A similar flier, sponsored by the State Board of Health [NC] and the North Carolina Landowners Association and titled Free Anti-Typhoid Treatment, urges residents of Columbus County, "Both White and Colored," to come to one of many free clinics to receive anti-typhoid treatments: "Do Your Duty. Secure Free Protection for Yourself and Family. Urge Others To Do So." Arguing that treatments are "practically sure and harmless protection" against typhoid, the flier lists numerous dates, times and locations where residents can receive treatments during November 1920. The treatments, the flier argues, are necessary since in 1918-1919, North Carolina had "[t]en thousand cases of typhoid fever and one thousand deaths due to the disease," which cost the state "five million dollars."

North Carolina also relied on education to fight disease, as evidenced in Fly Catechism, a flier published by the North Carolina State Board of Health. The posting lists fourteen points concerning the fly, many phrased in question-and-answer format: "Where is the fly born? In manure and filth." The posting clearly links the fly with the spread of many diseases: "What diseases does the Fly carry? He carries typhoid fever, tuberculosis and summer complaint. How? On his wings and hairy feet. What is his correct name? Typhoid Fly." Because the fly "visit[s] the patient sick with consumption, typhoid fever, and cholera infantum," he is "man's worst pest, and more dangerous than wild beasts or rattlesnakes." The flier instructs readers to remove any filth "about the house and yard" and kill the fly whenever he is seen "[b]ecause he may kill us."

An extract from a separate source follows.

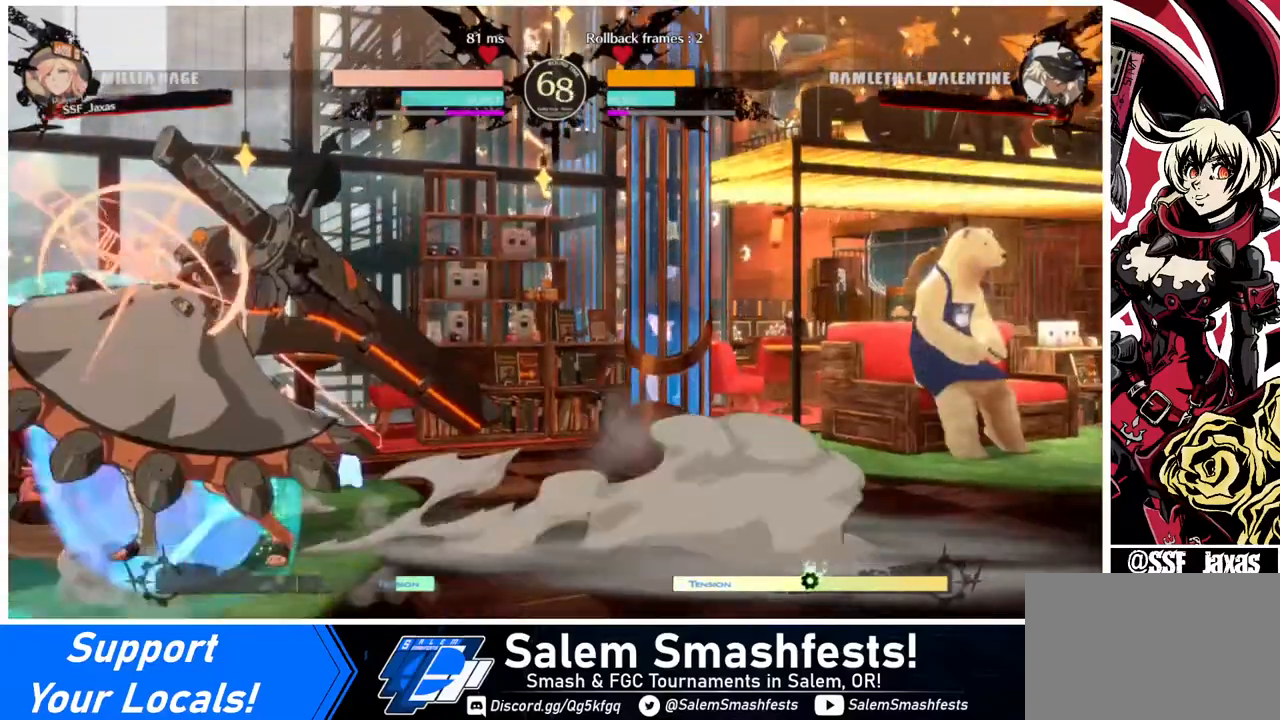
{"buttons": ["DPAD_DOWN", "DPAD_LEFT"], "events": [[280, "SQUARE", "up"], [280, "TRIANGLE", "up"]]}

Malaria was also a common problem in the South, and in An Address before the Medical Society of North Carolina, Dr. Charles E. Johnson sought to augment the medical community's understanding of the causes of the disease. Invoking the examples of other scientists and thinkers, such as Lord Francis Bacon, Giovanna Maria Lancisi, and Sir Isaac Newton, Johnson states that doctors must "investigate with facility and scrutiny the advantages and disadvantages of all the facts and theories, which are continually coming out of the prolific laboratories of medical Philosophers" (p. 7). His greatest concern in his address is "to discuss the doctrine of the miasmatic origin of disease" generally, and specifically to claim that "marsh miasm, in the sense of an exhalation from putrescent vegetable matter, cannot be the cause of the disease [malaria]" (pp. 8, 9). Arguing against the prevailing view of the time that marsh gas led to malaria, Johnson spends the bulk of his speech offering counter claims. Included among his examples are the laborers of North Carolina who "not only work during the day in these swamps, and drink swamp water . . . but sleep in them at night, in open huts" (p. 21). These men, he claims, "are decidedly the healthiest portion of the laboring classes in those parts of the State" (p. 21). Johnson's evidence leads him to conclude that "whatever this febrific agent may be . . . it cannot be traced . . . by the presence of those conditions of moisture, heat, and vegetation, which are claimed as indispensible for its production" (p. 32). Ultimately, Johnson urges more research in order to understand the causes of malaria. His speech, like the fliers and announcements analyzed here, seeks a remedy for the diseases that plagued North Carolina during the first half of the twentieth century.

Works Consulted: Martin, Mike G. and Humphreys, Margaret E., "Social Consequence of Disease in the American South, 1900-World War II," Southern Medical Association 99.8 (Aug. 2006): 863-864; "The National Farm Commission and Rural Sanitation," Journal of the American Medical Association 300.7, 22, Aug. 1908 (reprinted 20 Aug. 2008), p. 848.